Sua aplicabilidade na eleição de outubro deve sofrer questionamento judicial, mas a mesma prevalecerá por haver fundamentação jurídica, clamor popular por ele e pressão política para tanto. Político condenado por colegiado de magistratura é inelegível ainda que seu processo aguarde julgamento de recurso em entrância superior. Hoje, em Mato Grosso, somente uma figura estaria escorraçada da vida pública pelo projeto Ficha Limpa: o ex-suplente de deputado federal Helmute Lawisch (PDT), mas vários se encontram em situação complicada e outro tanto na bica para o choro e ranger de dentes.
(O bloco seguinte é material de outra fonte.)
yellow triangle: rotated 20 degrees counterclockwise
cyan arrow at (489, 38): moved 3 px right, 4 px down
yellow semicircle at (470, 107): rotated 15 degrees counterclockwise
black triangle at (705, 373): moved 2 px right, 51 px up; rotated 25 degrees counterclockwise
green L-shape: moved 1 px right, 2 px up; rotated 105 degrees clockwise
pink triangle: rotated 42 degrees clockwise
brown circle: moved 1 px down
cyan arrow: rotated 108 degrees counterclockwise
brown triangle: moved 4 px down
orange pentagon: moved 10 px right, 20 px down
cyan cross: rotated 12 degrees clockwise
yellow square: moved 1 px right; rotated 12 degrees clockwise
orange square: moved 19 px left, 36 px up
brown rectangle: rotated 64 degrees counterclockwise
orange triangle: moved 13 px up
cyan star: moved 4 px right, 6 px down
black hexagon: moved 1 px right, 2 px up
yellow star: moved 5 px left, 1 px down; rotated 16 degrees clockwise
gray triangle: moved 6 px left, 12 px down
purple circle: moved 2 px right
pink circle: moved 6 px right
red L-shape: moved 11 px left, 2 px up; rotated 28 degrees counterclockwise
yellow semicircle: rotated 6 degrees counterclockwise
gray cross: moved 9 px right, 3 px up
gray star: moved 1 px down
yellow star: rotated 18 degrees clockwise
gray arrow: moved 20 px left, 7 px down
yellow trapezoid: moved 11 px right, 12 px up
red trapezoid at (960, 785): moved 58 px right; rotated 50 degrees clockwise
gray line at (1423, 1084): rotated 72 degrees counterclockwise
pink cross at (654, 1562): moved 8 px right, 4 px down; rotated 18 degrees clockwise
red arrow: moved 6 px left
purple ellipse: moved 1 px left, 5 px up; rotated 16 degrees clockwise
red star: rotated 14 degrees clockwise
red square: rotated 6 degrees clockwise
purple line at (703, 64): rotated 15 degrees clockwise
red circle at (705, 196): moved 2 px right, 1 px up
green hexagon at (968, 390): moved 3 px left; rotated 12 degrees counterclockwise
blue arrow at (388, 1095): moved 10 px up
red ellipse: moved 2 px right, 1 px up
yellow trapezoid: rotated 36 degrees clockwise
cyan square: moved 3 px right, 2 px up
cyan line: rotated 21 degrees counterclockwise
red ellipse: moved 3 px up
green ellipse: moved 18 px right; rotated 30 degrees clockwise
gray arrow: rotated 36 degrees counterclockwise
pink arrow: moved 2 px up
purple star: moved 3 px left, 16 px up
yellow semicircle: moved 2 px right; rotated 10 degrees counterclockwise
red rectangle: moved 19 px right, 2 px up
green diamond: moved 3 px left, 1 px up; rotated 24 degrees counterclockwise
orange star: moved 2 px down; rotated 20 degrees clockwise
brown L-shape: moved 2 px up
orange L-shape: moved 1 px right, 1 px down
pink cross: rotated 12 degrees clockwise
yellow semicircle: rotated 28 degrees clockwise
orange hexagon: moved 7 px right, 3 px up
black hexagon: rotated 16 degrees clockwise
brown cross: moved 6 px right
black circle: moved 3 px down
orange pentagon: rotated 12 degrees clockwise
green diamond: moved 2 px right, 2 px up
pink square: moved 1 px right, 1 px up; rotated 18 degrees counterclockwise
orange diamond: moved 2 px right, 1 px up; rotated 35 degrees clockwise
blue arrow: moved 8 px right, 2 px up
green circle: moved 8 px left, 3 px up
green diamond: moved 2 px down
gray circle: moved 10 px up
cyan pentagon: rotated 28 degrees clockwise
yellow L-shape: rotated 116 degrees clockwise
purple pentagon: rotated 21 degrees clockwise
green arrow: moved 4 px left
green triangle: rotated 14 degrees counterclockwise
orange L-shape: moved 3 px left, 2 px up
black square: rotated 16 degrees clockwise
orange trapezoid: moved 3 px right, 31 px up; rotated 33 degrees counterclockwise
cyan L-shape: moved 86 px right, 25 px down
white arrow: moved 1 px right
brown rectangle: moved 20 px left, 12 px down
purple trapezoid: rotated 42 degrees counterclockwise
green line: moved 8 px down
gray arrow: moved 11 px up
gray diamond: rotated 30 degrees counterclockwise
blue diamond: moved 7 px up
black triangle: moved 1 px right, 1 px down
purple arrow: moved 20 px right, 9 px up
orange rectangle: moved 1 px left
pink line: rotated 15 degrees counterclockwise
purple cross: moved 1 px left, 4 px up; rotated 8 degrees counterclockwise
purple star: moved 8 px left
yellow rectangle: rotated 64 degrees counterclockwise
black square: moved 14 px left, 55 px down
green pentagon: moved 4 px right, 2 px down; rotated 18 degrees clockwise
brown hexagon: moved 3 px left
Os deputados estaduais Percival Muniz (PPS), Chica Nunes (DEM), Gilmar Fabris (DEM) e José Riva (PP), o senador Jayme Campos (DEM) e o ex-prefeito (de Cuiabá) Wilson Santos/PSDB e pretenso candidato ao Governo estão para a guilhotina igual a clara está para a gema. Os deputados federais Pedro Henry (PP), Eliene Lima (PP) e Carlos Bezerra (PMDB), a ex-deputada federal Celcita Pinheiro (DEM), a ex-deputada federal Teté Bezerra (PMDB) e o ex-deputado federal Ricarte de Freitas (PP); o deputado estadual Otaviano Pivetta (PDT), o suplente de deputado estadual Carlos Avallone (PSDB), o ex-deputado estadual e ex-prefeito de Alta Floresta Romoaldo Júnior (PMDB); o empresário Mauro Mendes (PSB), virtual candidato a governador; o ex-prefeito de Nova Marilândia e ex-presidente da Associação Mato-grossense dos Municípios (AMM), Cidinho dos Santos (PR), cotado para compor a chapa ao Senado que será encabeçada por Blairo Maggi (PR); o ex-prefeito de Sinop, Nilson Leitão (PSDB), dito candidato a deputado federal; o ex-prefeito de Rondonópolis e ex-governador Rogério Salles (PSDB), cujo nome é citado enquanto candidato a Câmara dos Deputados; e o ex-prefeito de Barra do Garças, Zózimo Chaparral (PC do B), apontado enquanto provável candidato a deputado estadual estão a um passo da encruzilhada que leva ao paraíso e ao inferno
Jayme Campos é citado nessa lista de prováveis inelegíveis embora não seja candidato a nada, porque foi defenestrado numa pesquisa siamesa do PDSB com o DEM para se escolher o nome dessa coligação que será candidato ao Governo. Porém, em se tratando de Campos não se pode desconsiderar a possibilidade de recaída.